Director Josh Fox attends The HBO Special Screening of "Gasland...

Director Josh Fox attends The HBO Special Screening of "Gasland Part II" at HBO Theater in Manhattan. (June 25, 2013) Credit: Getty Images

THE DOCUMENTARY "Gasland Part II"

WHEN | WHERE Tuesday night at 9 p.m. on HBO

WHAT IT'S ABOUT Three years ago, HBO aired a strange and wonderful polemic by a Pennsylvania filmmaker who was about to be gassed -- so to speak -- by the methane extraction industry. Josh Fox had been offered a big check ($100,000) for mineral rights beneath the house his father built deep in the woods, but he opted to investigate instead. His film -- about "fracking," or forcing gas from underground through various means, and widespread water pollution wherever it occurred -- earned an Oscar nomination and won an Emmy. Tonight, he brings the story up to date, with the Obama administration's efforts to boost the industry, and the Environmental Protection Agency's buckling under political pressure. "II" closes with Fox's arrest by Capitol Police at an EPA hearing in February 2012.
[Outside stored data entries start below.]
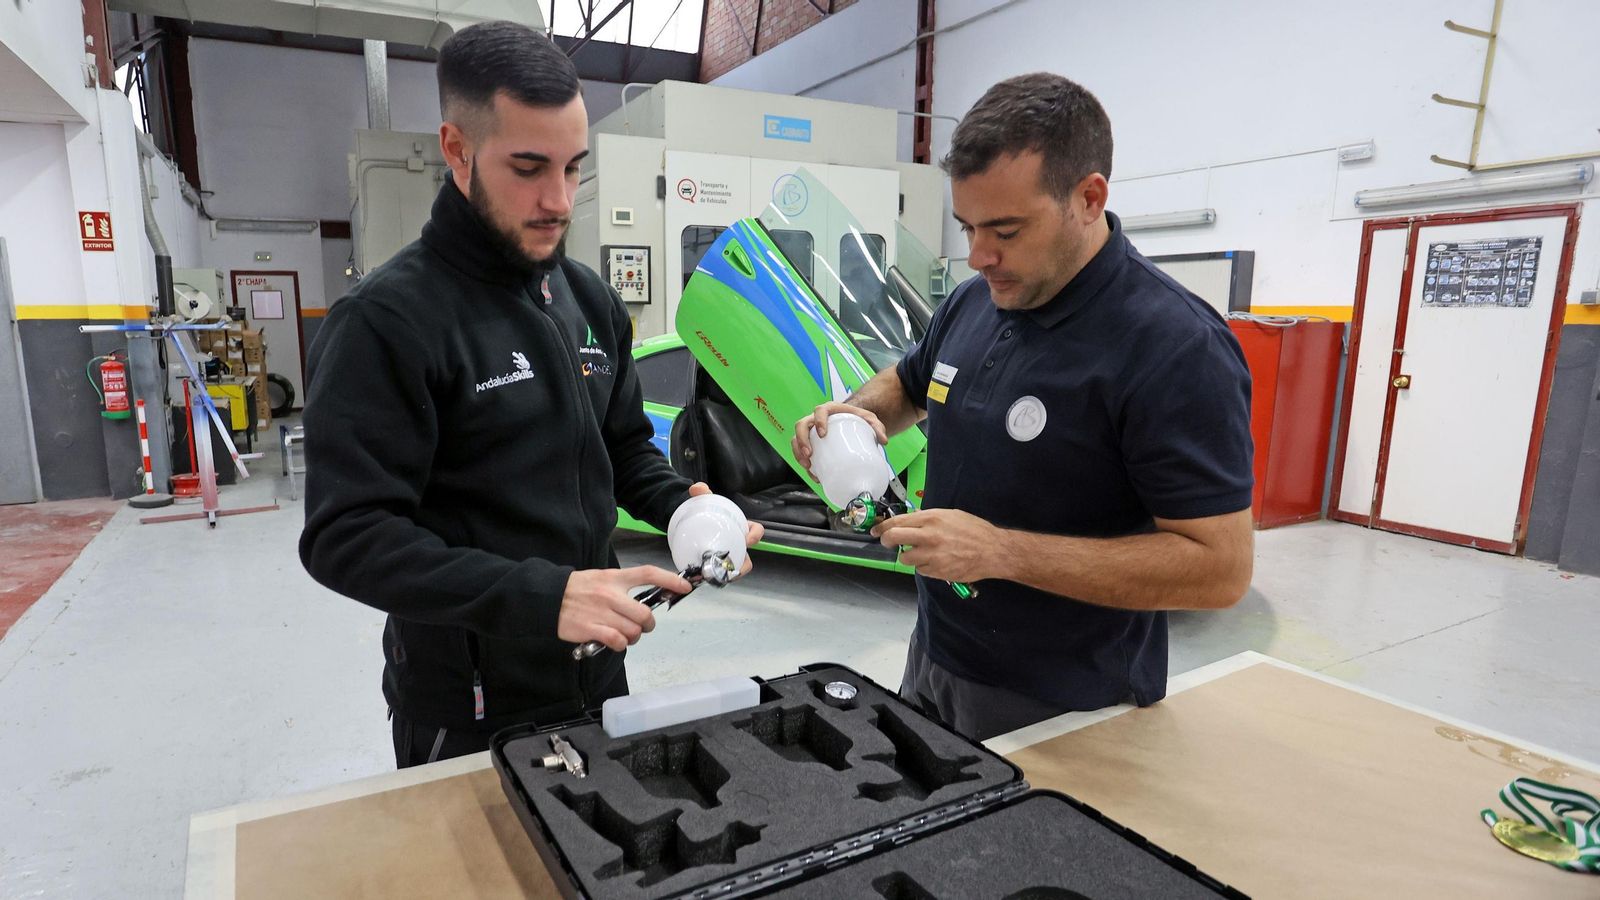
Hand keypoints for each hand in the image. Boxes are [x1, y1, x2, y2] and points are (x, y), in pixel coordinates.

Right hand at [557, 565, 688, 652]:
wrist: (547, 597)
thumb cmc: (576, 589)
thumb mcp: (601, 578)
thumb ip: (622, 587)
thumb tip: (644, 603)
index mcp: (615, 578)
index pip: (648, 574)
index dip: (670, 580)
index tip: (684, 587)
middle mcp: (611, 594)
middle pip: (645, 614)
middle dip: (648, 625)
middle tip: (642, 627)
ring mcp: (602, 612)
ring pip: (633, 631)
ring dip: (633, 637)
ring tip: (623, 635)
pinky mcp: (591, 629)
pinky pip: (617, 641)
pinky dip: (620, 645)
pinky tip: (613, 641)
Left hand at [687, 482, 763, 576]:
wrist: (690, 521)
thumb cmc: (705, 510)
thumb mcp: (704, 499)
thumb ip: (701, 492)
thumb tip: (697, 488)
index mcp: (741, 527)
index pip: (757, 531)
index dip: (755, 536)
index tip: (747, 540)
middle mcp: (738, 543)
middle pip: (748, 558)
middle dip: (743, 565)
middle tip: (732, 568)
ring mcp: (729, 554)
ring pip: (736, 569)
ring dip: (730, 575)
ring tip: (719, 577)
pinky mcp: (717, 564)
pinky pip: (722, 573)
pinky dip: (717, 576)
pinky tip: (707, 578)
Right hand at [790, 402, 887, 475]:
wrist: (852, 422)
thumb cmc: (858, 418)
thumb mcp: (869, 419)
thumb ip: (877, 427)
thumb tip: (883, 441)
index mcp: (828, 409)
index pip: (819, 411)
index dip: (818, 421)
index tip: (822, 434)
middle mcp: (815, 419)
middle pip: (801, 426)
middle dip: (802, 441)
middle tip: (809, 454)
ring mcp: (810, 431)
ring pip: (796, 439)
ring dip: (798, 453)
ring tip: (808, 466)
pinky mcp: (810, 443)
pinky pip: (800, 451)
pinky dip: (804, 463)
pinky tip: (813, 473)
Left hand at [872, 508, 1004, 583]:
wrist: (993, 551)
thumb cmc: (974, 530)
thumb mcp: (950, 515)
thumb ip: (928, 518)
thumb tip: (910, 521)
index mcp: (931, 518)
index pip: (897, 522)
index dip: (882, 526)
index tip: (876, 530)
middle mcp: (929, 536)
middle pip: (893, 538)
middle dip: (886, 541)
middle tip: (888, 542)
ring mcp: (932, 555)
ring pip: (905, 558)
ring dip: (908, 556)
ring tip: (921, 553)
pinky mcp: (937, 571)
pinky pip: (920, 570)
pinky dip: (924, 566)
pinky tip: (936, 561)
MY SAY Among its many virtues, 2010's "Gasland" was blessed with the power of pure narrative clarity. Fox followed the blunt facts wherever they led him -- from a home where more methane spilled out of faucets than water, to a rancher who could light what came out of his garden hose with a match. A natural-born muckraker, Fox had sneaked up on an entire industry, then pounced.

The element of surprise was intoxicating, the abuses he uncovered irrefutable, and the environmental movement had a singular new voice. But with "Gasland II," you get the sense he wants to top himself. Everything and everyone is roped in -- all the perpetrators and evildoers, the good folk who have been wronged, the laws that have been subverted and politicians bought off. In Fox's view, the very foundations of democracy have been fracked with money and greed.

Please, don't get me wrong: Fox is on to something. But he's on to too much of something, and that sprawl -- which takes him from Dimock, Pa., to Dish, Texas, to Hollywood, to Queensland, Australia, to the bayou, to Washington, D.C. -- tends to dilute the story he set out to tell. Plus, there's not a single word of rebuttal from the industry. (Besides being a fundamental of journalistic fairness, there is value in rebuttals -- even if they're bogus ones.)

BOTTOM LINE Some great reporting, but a lot of sprawl and (sorry) some gas, too.